Rina brushed Barker’s rich brown hair back from his sweat-soaked forehead, tucking her body even closer to his in that changeling way. “Rappelled down from a stealthcraft.”

That made sense, because teleport-capable Tks were a limited commodity—though you wouldn’t know it from the way Henry Scott had sacrificed several of his in recent months. “How did they get you all so fast?”

“Overwhelmed us with sheer force. It was obvious they meant to leave no survivors.”
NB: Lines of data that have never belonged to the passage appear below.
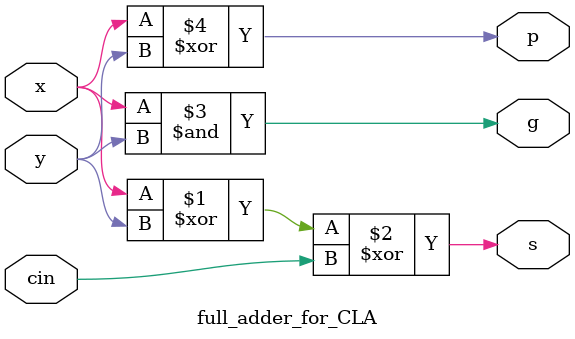
<source format=sv>
module carry_lookahead_adder
(
	 input logic cin,
    input   logic[15:0]     A,
    input   logic[15:0]     B,
    output  logic[15:0]     Sum,
    output  logic           CO
);

    /* TODO
     *
     * Insert code here to implement a CLA adder.
     * Your code should be completly combinational (don't use always_ff or always_latch).
     * Feel free to create sub-modules or other files. */
	  logic [3:0] PG;
	  logic [3:0] GG;
	  logic [3:0] C;
	  four_bit_CLA CLA4_0(.A(A[3:0]),.B(B[3:0]),.cin(cin),.PG(PG[0]),.GG(GG[0]),.sum(Sum[3:0]));
	  four_bit_CLA CLA4_1(.A(A[7:4]),.B(B[7:4]),.cin(C[1]),.PG(PG[1]),.GG(GG[1]),.sum(Sum[7:4]));
	  four_bit_CLA CLA4_2(.A(A[11:8]),.B(B[11:8]),.cin(C[2]),.PG(PG[2]),.GG(GG[2]),.sum(Sum[11:8]));
	  four_bit_CLA CLA4_3(.A(A[15:12]),.B(B[15:12]),.cin(C[3]),.PG(PG[3]),.GG(GG[3]),.sum(Sum[15:12]));
	  
	  sixteen_bit_CLA_CLU CLU16(.PG(PG),.cin(0),.GG(GG),.C(C),.cout(CO));

	  
endmodule


module sixteen_bit_CLA_CLU(
	input [3:0] PG,
	input [3:0] GG,
	input cin,
	output logic [3:0] C,
	output logic PG_f,
	output logic GG_f,
	output logic cout
	);
	
	assign C[0] = cin;
	assign C[1] = (C[0]&PG[0]) | GG[0];
	assign C[2] = (C[0]&PG[0]&PG[1]) | (GG[0]&PG[1]) | GG[1];
	assign C[3] = (C[0]&PG[0]&PG[1]&PG[2]) | (GG[0]&PG[1]&PG[2]) | (GG[1]&PG[2]) | GG[2];
	
	
	assign cout = GG[3] | (GG[2] & PG[3]) | GG[1]&PG[2]&PG[3] | GG[0]&PG[1]&PG[2]&PG[3] | (C[0]&PG[0]&PG[1]&PG[2]&PG[3]);
	assign PG_f = PG[0]&PG[1]&PG[2]&PG[3];
	assign GG_f = GG[3] | GG[2]&PG[3] | GG[1]&PG[3]&PG[2] | GG[0]&PG[3]&PG[2]&PG[1];
	
	
endmodule



module four_bit_CLA(
	input [3:0] A,
	input [3:0] B,
	input cin,
	output logic [3:0] sum,
	output logic PG,
	output logic GG,
	output logic cout
	);
	
	logic [3:0] P;
	logic [3:0] G;
	logic [3:0] C;
	
	
	full_adder_for_CLA fa0(.x(A[0]),.y(B[0]),.cin(cin),.p(P[0]),.g(G[0]),.s(sum[0]));
	full_adder_for_CLA fa1(.x(A[1]),.y(B[1]),.cin(C[1]),.p(P[1]),.g(G[1]),.s(sum[1]));
	full_adder_for_CLA fa2(.x(A[2]),.y(B[2]),.cin(C[2]),.p(P[2]),.g(G[2]),.s(sum[2]));
	full_adder_for_CLA fa3(.x(A[3]),.y(B[3]),.cin(C[3]),.p(P[3]),.g(G[3]),.s(sum[3]));
	
	full_bit_CLA_CLU clu(.P(P),.G(G),.cin(cin),.C(C),.PG(PG),.GG(GG),.cout(cout));

	
	
endmodule

module full_bit_CLA_CLU(
	input [3:0] P,
	input [3:0] G,
	input cin,
	output logic [3:0] C,
	output logic PG,
	output logic GG,
	output logic cout
	);
	
	assign C[0] = cin;
	assign C[1] = (C[0]&P[0]) | G[0];
	assign C[2] = (C[0]&P[0]&P[1]) | (G[0]&P[1]) | G[1];
	assign C[3] = (C[0]&P[0]&P[1]&P[2]) | (G[0]&P[1]&P[2]) | (G[1]&P[2] | G[2]);
	
	assign cout = G[3] | (G[2]&P[3]) | (G[1]&P[2]&P[3]) | (G[0]&P[1]&P[2]&P[3]) | (C[0]&P[0]&P[1]&P[2]&P[3]);
	assign PG = P[0]&P[1]&P[2]&P[3];
	assign GG = G[3] | (G[2]&P[3]) | (G[1]&P[3]&P[2]) | (G[0]&P[3]&P[2]&P[1]);
	
endmodule

module full_adder_for_CLA(
	input x,
	input y,
	input cin,
	output logic p,
	output logic g,
	output logic s
	);
	
	assign s = x^y^cin;
	assign g = x&y;
	assign p = x^y;

endmodule
</source>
“The craft was close to silent,” Barker said, leaning into Rina’s tender touch, “but we caught a hint of it the second before they began to rappel.” He clenched his jaw as Sienna fixed the bandage, the painkiller obviously not strong enough for the bone-deep pain of the wound.

Calculating his body mass and concluding it was safe, Sienna upped the dosage.

That he didn’t object told her how bad he was hurting. “That,” he continued after she put down the pressure injector, “and the fact Reen, Riordan, and I were here tipped the balance—they weren’t expecting the three of us.”

Sienna’s gut went cold with the slowly dawning realization that the attempted murder of five people was only the tip of the iceberg. “If you start to feel worse,” she said to Barker as she finished up, “I want to know right away.”

“I’m fine.” White grooves bracketed his mouth.

“How bad,” she said, “would it suck to have ‘stupid moron died of shock’ on your gravestone?”